Geçenlerde, üniversitelerde türban yasağının kalkmasına verilen abartılı tepkileri tiye alan bir yazı yazdım, hatırlarsınız belki.
A! Başörtülü kızlardan "Aşkolsun Pakize Abla"dan tutun da "Siz kim oluyorsunuz"a kadar uzanan bir tepki yelpazesi!
Allah Allah!
Kendimden şüpheye düştüm, bir daha, bir daha okudum yazıyı...
Yok. Anlamayacak bir şey yok.
Kızlar!
Ne diyeyim şimdi ben size?
Acaba gençler olarak "Kör kör parmağım gözüne" esprilerden mi anlıyorsunuz ancak?
Belki de başörtüsü konusunda öyle önyargılı, öyle alıngansınız ki, gözünüze "başörtüsü" sözcüğü çarptı, yazıyı tam okumadan "Bu başı açık sarışın kadın bize karşıdır nasıl olsa" dediniz, oturdunuz bilgisayarın başına!
Tamam, saçma ama başka ne diyeyim... En iyisi madem öğrencisiniz de "Allah zihin açıklığı versin" demek galiba.
* * *
Bu ilk değil, biliyorum son da olmayacak. Yanlış anlaşılan ilk ve tek köşeci ben değilim, onu da biliyorum.
O halde, Gazeteciler Cemiyeti mesela, okur için kurs açsa iyi olmaz mı?

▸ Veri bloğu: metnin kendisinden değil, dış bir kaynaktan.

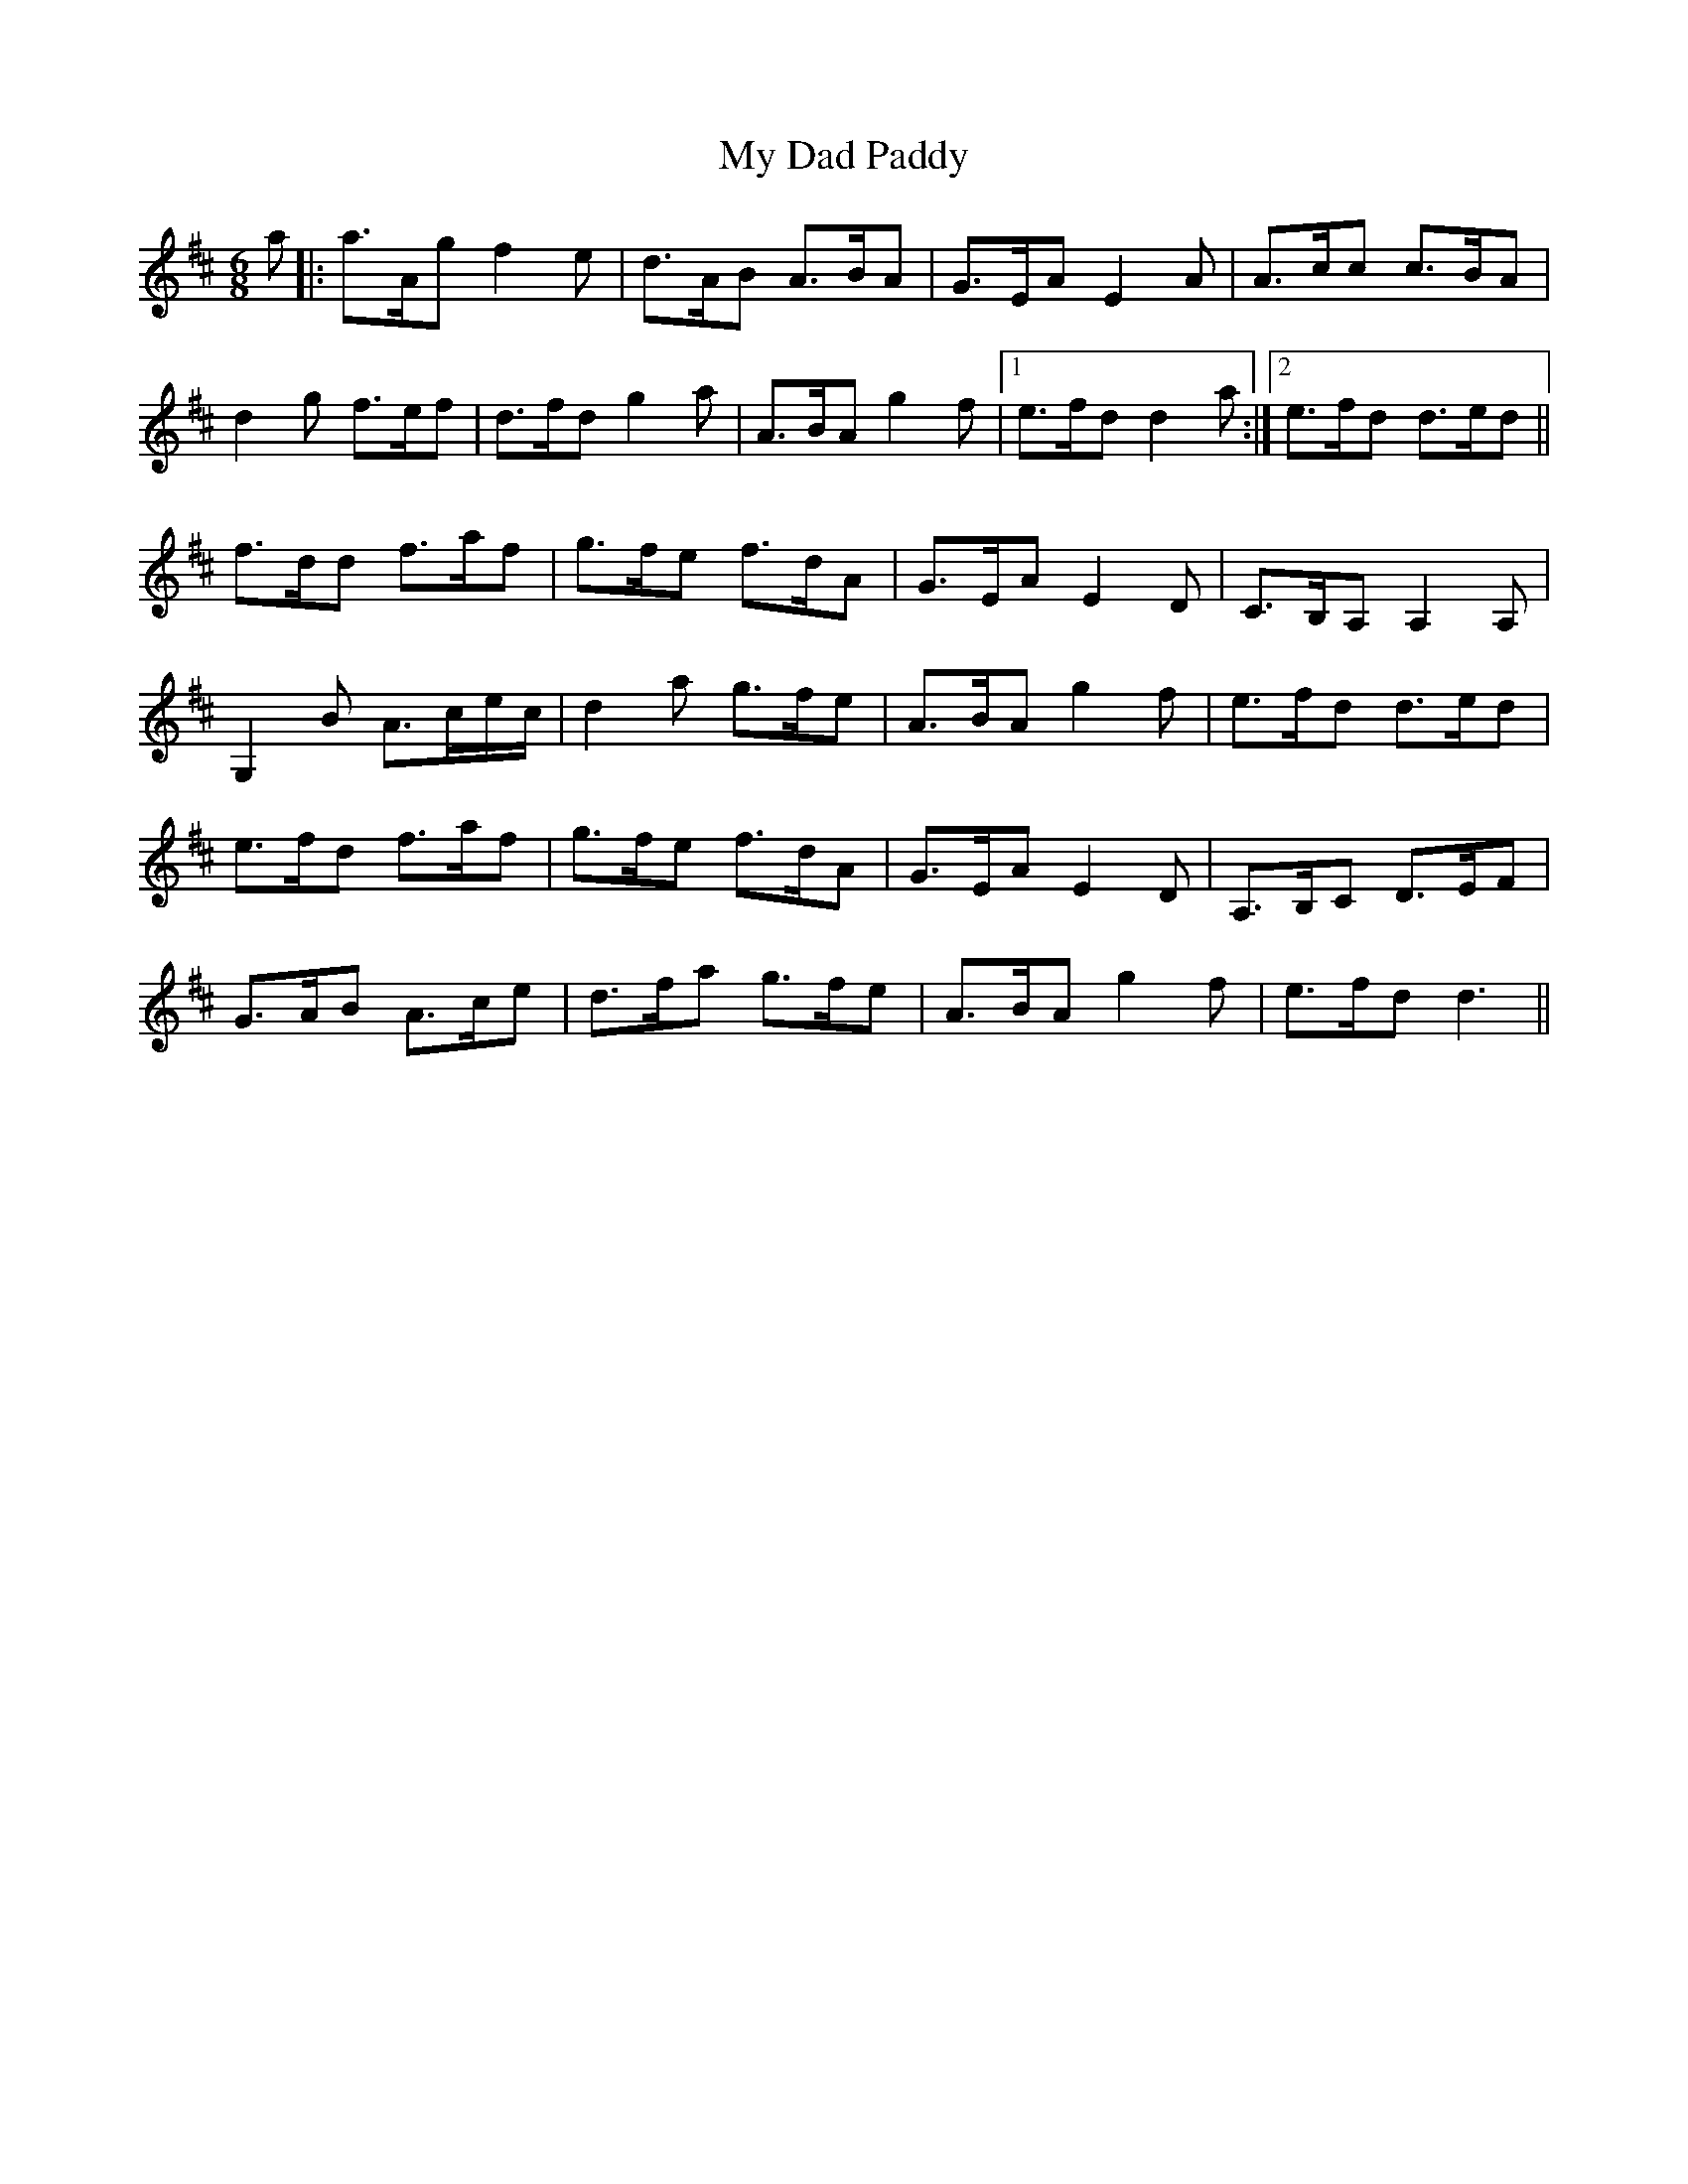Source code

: X: 28699
T: My Dad Paddy
R: jig
M: 6/8
K: Amixolydian
a|:a>Ag f2e|d>AB A>BA|G>EA E2A|A>cc c>BA|
d2g f>ef|d>fd g2a|A>BA g2f|1 e>fd d2a:|2 e>fd d>ed||
f>dd f>af|g>fe f>dA|G>EA E2D|C>B,A, A,2A,|
G,2B A>ce/c/|d2a g>fe|A>BA g2f|e>fd d>ed|
e>fd f>af|g>fe f>dA|G>EA E2D|A,>B,C D>EF|
G>AB A>ce|d>fa g>fe|A>BA g2f|e>fd d3||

İlkokulda okuma parçası verilirdi hani... Okur, ne anladığımızı anlatırdık... Böyle birtakım pratikler yaptırılabilir mesela kursta.
Sonra "ironi"nin ne olduğu, bazen etkiyi artırmak için bir şeyin tam tersini söyleyerek de yapıldığı öğretilebilir.
Ünlem işaretini parantez içerisinde gördüklerinde alay ifade ettiğini anlamaları gerektiği...
Tırnak işaretinin, içine aldığı sözcüğün anlamını "öz"den "söz"e döndürmeye de yaradığı anlatılabilir.
Fena mı olur?
Okuduğunu anlamakta bir sorunu olmayan okurlarımı tenzih ettiğimi söylemeye gerek duymuyorum. Onlar bunu da anlamışlardır nasıl olsa.
MIŞ-MUŞ
İki öğrenci, öğretmenlerin çayına fare zehiri koymuş.
Bizim kuşak en fazla sandalyeye raptiye koymaya cesaret edebilmişti.
BM’nin kadın haritası Türkiye’yi utandırmış.
Ne diyorsunuz siz!
Türkiye’yi kimse utandıramaz!
Hem, şehitler ölmez, vatan bölünmez!
İtalya’da nazara karşı penis avuçlamaya yasak gelmiş.
Bizimkiler sokak ortasında kadına karşı avuçladıklarından yasak falan yok!